# WHAT TO PRODUCE
Please rewrite all of the material below, replacing every "pose" with "camera" and keeping everything else the same.

══════════

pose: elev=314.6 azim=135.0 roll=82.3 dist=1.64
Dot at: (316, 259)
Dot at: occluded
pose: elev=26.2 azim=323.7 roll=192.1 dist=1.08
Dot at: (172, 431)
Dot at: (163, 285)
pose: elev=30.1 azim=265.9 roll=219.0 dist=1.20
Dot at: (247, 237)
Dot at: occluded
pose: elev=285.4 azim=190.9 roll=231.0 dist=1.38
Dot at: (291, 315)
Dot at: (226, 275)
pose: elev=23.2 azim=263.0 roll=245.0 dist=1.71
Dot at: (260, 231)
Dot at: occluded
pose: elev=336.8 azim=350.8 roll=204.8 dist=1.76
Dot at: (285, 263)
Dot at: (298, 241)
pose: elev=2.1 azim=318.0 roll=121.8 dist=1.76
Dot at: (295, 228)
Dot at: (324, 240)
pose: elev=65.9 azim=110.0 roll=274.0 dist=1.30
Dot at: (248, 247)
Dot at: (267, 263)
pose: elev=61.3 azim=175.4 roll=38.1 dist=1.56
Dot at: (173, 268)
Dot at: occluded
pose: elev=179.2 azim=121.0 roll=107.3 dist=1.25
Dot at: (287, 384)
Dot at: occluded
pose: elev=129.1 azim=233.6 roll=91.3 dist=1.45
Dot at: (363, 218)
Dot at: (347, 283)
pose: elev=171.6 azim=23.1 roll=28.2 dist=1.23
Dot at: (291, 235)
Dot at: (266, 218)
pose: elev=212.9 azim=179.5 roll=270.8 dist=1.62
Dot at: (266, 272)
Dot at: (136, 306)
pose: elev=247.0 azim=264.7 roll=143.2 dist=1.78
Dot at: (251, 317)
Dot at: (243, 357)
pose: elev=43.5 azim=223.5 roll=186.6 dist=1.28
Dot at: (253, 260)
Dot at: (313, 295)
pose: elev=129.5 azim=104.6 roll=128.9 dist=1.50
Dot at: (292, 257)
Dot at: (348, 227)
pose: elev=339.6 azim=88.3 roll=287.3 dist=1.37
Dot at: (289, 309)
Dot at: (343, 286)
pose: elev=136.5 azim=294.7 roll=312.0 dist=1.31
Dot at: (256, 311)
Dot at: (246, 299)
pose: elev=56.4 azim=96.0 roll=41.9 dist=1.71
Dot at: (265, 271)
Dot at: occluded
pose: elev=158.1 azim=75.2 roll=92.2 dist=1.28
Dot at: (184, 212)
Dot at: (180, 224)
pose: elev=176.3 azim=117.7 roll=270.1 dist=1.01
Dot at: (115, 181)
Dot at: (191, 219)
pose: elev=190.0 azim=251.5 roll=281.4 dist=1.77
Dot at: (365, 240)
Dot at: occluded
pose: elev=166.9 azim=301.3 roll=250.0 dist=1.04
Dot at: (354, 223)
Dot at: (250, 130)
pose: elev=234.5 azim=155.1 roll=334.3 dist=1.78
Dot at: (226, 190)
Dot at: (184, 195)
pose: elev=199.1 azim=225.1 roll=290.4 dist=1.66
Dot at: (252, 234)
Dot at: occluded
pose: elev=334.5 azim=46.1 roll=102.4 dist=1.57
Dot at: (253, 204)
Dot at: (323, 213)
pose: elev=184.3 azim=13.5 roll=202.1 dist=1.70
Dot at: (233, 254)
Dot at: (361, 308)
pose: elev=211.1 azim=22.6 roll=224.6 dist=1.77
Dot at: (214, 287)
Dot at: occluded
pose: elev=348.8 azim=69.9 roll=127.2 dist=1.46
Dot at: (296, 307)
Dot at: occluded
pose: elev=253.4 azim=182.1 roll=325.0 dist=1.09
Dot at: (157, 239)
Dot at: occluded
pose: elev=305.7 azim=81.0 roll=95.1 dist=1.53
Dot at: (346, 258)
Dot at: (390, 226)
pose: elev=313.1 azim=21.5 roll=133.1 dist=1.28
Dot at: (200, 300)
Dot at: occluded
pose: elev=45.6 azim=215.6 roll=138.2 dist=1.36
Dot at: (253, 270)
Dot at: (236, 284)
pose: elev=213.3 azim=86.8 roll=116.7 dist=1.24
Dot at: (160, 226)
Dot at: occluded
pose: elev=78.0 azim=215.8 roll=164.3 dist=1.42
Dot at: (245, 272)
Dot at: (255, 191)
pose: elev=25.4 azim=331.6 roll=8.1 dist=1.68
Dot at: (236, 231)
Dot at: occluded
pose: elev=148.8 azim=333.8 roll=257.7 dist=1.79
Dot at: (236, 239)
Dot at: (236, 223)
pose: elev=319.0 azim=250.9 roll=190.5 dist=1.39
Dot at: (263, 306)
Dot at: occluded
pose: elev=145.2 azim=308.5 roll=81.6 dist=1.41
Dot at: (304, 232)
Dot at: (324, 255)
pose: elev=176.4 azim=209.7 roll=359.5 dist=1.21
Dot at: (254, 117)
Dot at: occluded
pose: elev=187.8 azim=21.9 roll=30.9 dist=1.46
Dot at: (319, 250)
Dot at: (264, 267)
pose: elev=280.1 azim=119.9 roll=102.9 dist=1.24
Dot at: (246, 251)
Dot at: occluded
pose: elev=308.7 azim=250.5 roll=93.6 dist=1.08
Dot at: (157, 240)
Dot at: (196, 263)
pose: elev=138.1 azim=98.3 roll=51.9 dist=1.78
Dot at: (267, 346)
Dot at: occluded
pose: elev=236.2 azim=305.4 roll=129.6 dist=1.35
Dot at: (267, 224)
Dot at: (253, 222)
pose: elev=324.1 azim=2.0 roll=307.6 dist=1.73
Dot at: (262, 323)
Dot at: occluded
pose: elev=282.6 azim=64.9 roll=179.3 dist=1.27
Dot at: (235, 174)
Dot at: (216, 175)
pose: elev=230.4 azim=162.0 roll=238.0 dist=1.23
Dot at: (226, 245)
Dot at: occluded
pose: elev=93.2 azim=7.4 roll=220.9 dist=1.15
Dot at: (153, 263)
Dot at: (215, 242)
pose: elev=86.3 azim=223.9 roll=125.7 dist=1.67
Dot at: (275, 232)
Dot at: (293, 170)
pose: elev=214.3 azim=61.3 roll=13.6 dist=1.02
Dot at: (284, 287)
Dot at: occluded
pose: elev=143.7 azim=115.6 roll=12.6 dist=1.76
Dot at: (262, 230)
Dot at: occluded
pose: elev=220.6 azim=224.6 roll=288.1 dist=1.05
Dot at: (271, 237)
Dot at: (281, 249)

══════════

# ANSWER TO THIS TASK
camera: elev=314.6 azim=135.0 roll=82.3 dist=1.64
Dot at: (316, 259)
Dot at: occluded
camera: elev=26.2 azim=323.7 roll=192.1 dist=1.08
Dot at: (172, 431)
Dot at: (163, 285)
camera: elev=30.1 azim=265.9 roll=219.0 dist=1.20
Dot at: (247, 237)
Dot at: occluded
camera: elev=285.4 azim=190.9 roll=231.0 dist=1.38
Dot at: (291, 315)
Dot at: (226, 275)
camera: elev=23.2 azim=263.0 roll=245.0 dist=1.71
Dot at: (260, 231)
Dot at: occluded
camera: elev=336.8 azim=350.8 roll=204.8 dist=1.76
Dot at: (285, 263)
Dot at: (298, 241)
camera: elev=2.1 azim=318.0 roll=121.8 dist=1.76
Dot at: (295, 228)
Dot at: (324, 240)
camera: elev=65.9 azim=110.0 roll=274.0 dist=1.30
Dot at: (248, 247)
Dot at: (267, 263)
camera: elev=61.3 azim=175.4 roll=38.1 dist=1.56
Dot at: (173, 268)
Dot at: occluded
camera: elev=179.2 azim=121.0 roll=107.3 dist=1.25
Dot at: (287, 384)
Dot at: occluded
camera: elev=129.1 azim=233.6 roll=91.3 dist=1.45
Dot at: (363, 218)
Dot at: (347, 283)
camera: elev=171.6 azim=23.1 roll=28.2 dist=1.23
Dot at: (291, 235)
Dot at: (266, 218)
camera: elev=212.9 azim=179.5 roll=270.8 dist=1.62
Dot at: (266, 272)
Dot at: (136, 306)
camera: elev=247.0 azim=264.7 roll=143.2 dist=1.78
Dot at: (251, 317)
Dot at: (243, 357)
camera: elev=43.5 azim=223.5 roll=186.6 dist=1.28
Dot at: (253, 260)
Dot at: (313, 295)
camera: elev=129.5 azim=104.6 roll=128.9 dist=1.50
Dot at: (292, 257)
Dot at: (348, 227)
camera: elev=339.6 azim=88.3 roll=287.3 dist=1.37
Dot at: (289, 309)
Dot at: (343, 286)
camera: elev=136.5 azim=294.7 roll=312.0 dist=1.31
Dot at: (256, 311)
Dot at: (246, 299)
camera: elev=56.4 azim=96.0 roll=41.9 dist=1.71
Dot at: (265, 271)
Dot at: occluded
camera: elev=158.1 azim=75.2 roll=92.2 dist=1.28
Dot at: (184, 212)
Dot at: (180, 224)
camera: elev=176.3 azim=117.7 roll=270.1 dist=1.01
Dot at: (115, 181)
Dot at: (191, 219)
camera: elev=190.0 azim=251.5 roll=281.4 dist=1.77
Dot at: (365, 240)
Dot at: occluded
camera: elev=166.9 azim=301.3 roll=250.0 dist=1.04
Dot at: (354, 223)
Dot at: (250, 130)
camera: elev=234.5 azim=155.1 roll=334.3 dist=1.78
Dot at: (226, 190)
Dot at: (184, 195)
camera: elev=199.1 azim=225.1 roll=290.4 dist=1.66
Dot at: (252, 234)
Dot at: occluded
camera: elev=334.5 azim=46.1 roll=102.4 dist=1.57
Dot at: (253, 204)
Dot at: (323, 213)
camera: elev=184.3 azim=13.5 roll=202.1 dist=1.70
Dot at: (233, 254)
Dot at: (361, 308)
camera: elev=211.1 azim=22.6 roll=224.6 dist=1.77
Dot at: (214, 287)
Dot at: occluded
camera: elev=348.8 azim=69.9 roll=127.2 dist=1.46
Dot at: (296, 307)
Dot at: occluded
camera: elev=253.4 azim=182.1 roll=325.0 dist=1.09
Dot at: (157, 239)
Dot at: occluded
camera: elev=305.7 azim=81.0 roll=95.1 dist=1.53
Dot at: (346, 258)
Dot at: (390, 226)
camera: elev=313.1 azim=21.5 roll=133.1 dist=1.28
Dot at: (200, 300)
Dot at: occluded
camera: elev=45.6 azim=215.6 roll=138.2 dist=1.36
Dot at: (253, 270)
Dot at: (236, 284)
camera: elev=213.3 azim=86.8 roll=116.7 dist=1.24
Dot at: (160, 226)
Dot at: occluded
camera: elev=78.0 azim=215.8 roll=164.3 dist=1.42
Dot at: (245, 272)
Dot at: (255, 191)
camera: elev=25.4 azim=331.6 roll=8.1 dist=1.68
Dot at: (236, 231)
Dot at: occluded
camera: elev=148.8 azim=333.8 roll=257.7 dist=1.79
Dot at: (236, 239)
Dot at: (236, 223)
camera: elev=319.0 azim=250.9 roll=190.5 dist=1.39
Dot at: (263, 306)
Dot at: occluded
camera: elev=145.2 azim=308.5 roll=81.6 dist=1.41
Dot at: (304, 232)
Dot at: (324, 255)
camera: elev=176.4 azim=209.7 roll=359.5 dist=1.21
Dot at: (254, 117)
Dot at: occluded
camera: elev=187.8 azim=21.9 roll=30.9 dist=1.46
Dot at: (319, 250)
Dot at: (264, 267)
camera: elev=280.1 azim=119.9 roll=102.9 dist=1.24
Dot at: (246, 251)
Dot at: occluded
camera: elev=308.7 azim=250.5 roll=93.6 dist=1.08
Dot at: (157, 240)
Dot at: (196, 263)
camera: elev=138.1 azim=98.3 roll=51.9 dist=1.78
Dot at: (267, 346)
Dot at: occluded
camera: elev=236.2 azim=305.4 roll=129.6 dist=1.35
Dot at: (267, 224)
Dot at: (253, 222)
camera: elev=324.1 azim=2.0 roll=307.6 dist=1.73
Dot at: (262, 323)
Dot at: occluded
camera: elev=282.6 azim=64.9 roll=179.3 dist=1.27
Dot at: (235, 174)
Dot at: (216, 175)
camera: elev=230.4 azim=162.0 roll=238.0 dist=1.23
Dot at: (226, 245)
Dot at: occluded
camera: elev=93.2 azim=7.4 roll=220.9 dist=1.15
Dot at: (153, 263)
Dot at: (215, 242)
camera: elev=86.3 azim=223.9 roll=125.7 dist=1.67
Dot at: (275, 232)
Dot at: (293, 170)
camera: elev=214.3 azim=61.3 roll=13.6 dist=1.02
Dot at: (284, 287)
Dot at: occluded
camera: elev=143.7 azim=115.6 roll=12.6 dist=1.76
Dot at: (262, 230)
Dot at: occluded
camera: elev=220.6 azim=224.6 roll=288.1 dist=1.05
Dot at: (271, 237)
Dot at: (281, 249)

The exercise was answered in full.